MATERIAL SUPPLIED:
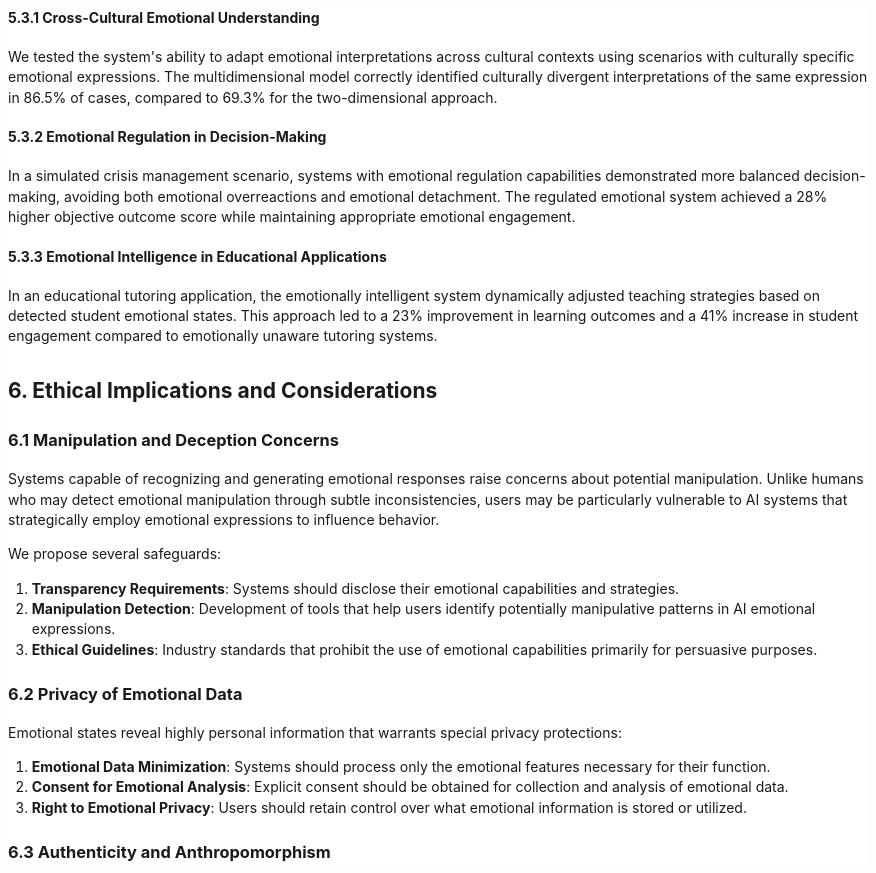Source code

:#### 5.3.1 Cross-Cultural Emotional Understanding

We tested the system's ability to adapt emotional interpretations across cultural contexts using scenarios with culturally specific emotional expressions. The multidimensional model correctly identified culturally divergent interpretations of the same expression in 86.5% of cases, compared to 69.3% for the two-dimensional approach.

#### 5.3.2 Emotional Regulation in Decision-Making

In a simulated crisis management scenario, systems with emotional regulation capabilities demonstrated more balanced decision-making, avoiding both emotional overreactions and emotional detachment. The regulated emotional system achieved a 28% higher objective outcome score while maintaining appropriate emotional engagement.

#### 5.3.3 Emotional Intelligence in Educational Applications

In an educational tutoring application, the emotionally intelligent system dynamically adjusted teaching strategies based on detected student emotional states. This approach led to a 23% improvement in learning outcomes and a 41% increase in student engagement compared to emotionally unaware tutoring systems.

## 6. Ethical Implications and Considerations

### 6.1 Manipulation and Deception Concerns

Systems capable of recognizing and generating emotional responses raise concerns about potential manipulation. Unlike humans who may detect emotional manipulation through subtle inconsistencies, users may be particularly vulnerable to AI systems that strategically employ emotional expressions to influence behavior.

We propose several safeguards:

1. **Transparency Requirements**: Systems should disclose their emotional capabilities and strategies.
2. **Manipulation Detection**: Development of tools that help users identify potentially manipulative patterns in AI emotional expressions.
3. **Ethical Guidelines**: Industry standards that prohibit the use of emotional capabilities primarily for persuasive purposes.

### 6.2 Privacy of Emotional Data

Emotional states reveal highly personal information that warrants special privacy protections:

1. **Emotional Data Minimization**: Systems should process only the emotional features necessary for their function.
2. **Consent for Emotional Analysis**: Explicit consent should be obtained for collection and analysis of emotional data.
3. **Right to Emotional Privacy**: Users should retain control over what emotional information is stored or utilized.

### 6.3 Authenticity and Anthropomorphism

EXERCISE OBJECTIVE: From the data above, output only the lines between the line containing "We propose several" and the line containing "Emotional states reveal", inclusive, exactly as written.

EXERCISE SOLUTION:
We propose several safeguards:

1. **Transparency Requirements**: Systems should disclose their emotional capabilities and strategies.
2. **Manipulation Detection**: Development of tools that help users identify potentially manipulative patterns in AI emotional expressions.
3. **Ethical Guidelines**: Industry standards that prohibit the use of emotional capabilities primarily for persuasive purposes.

### 6.2 Privacy of Emotional Data

Emotional states reveal highly personal information that warrants special privacy protections:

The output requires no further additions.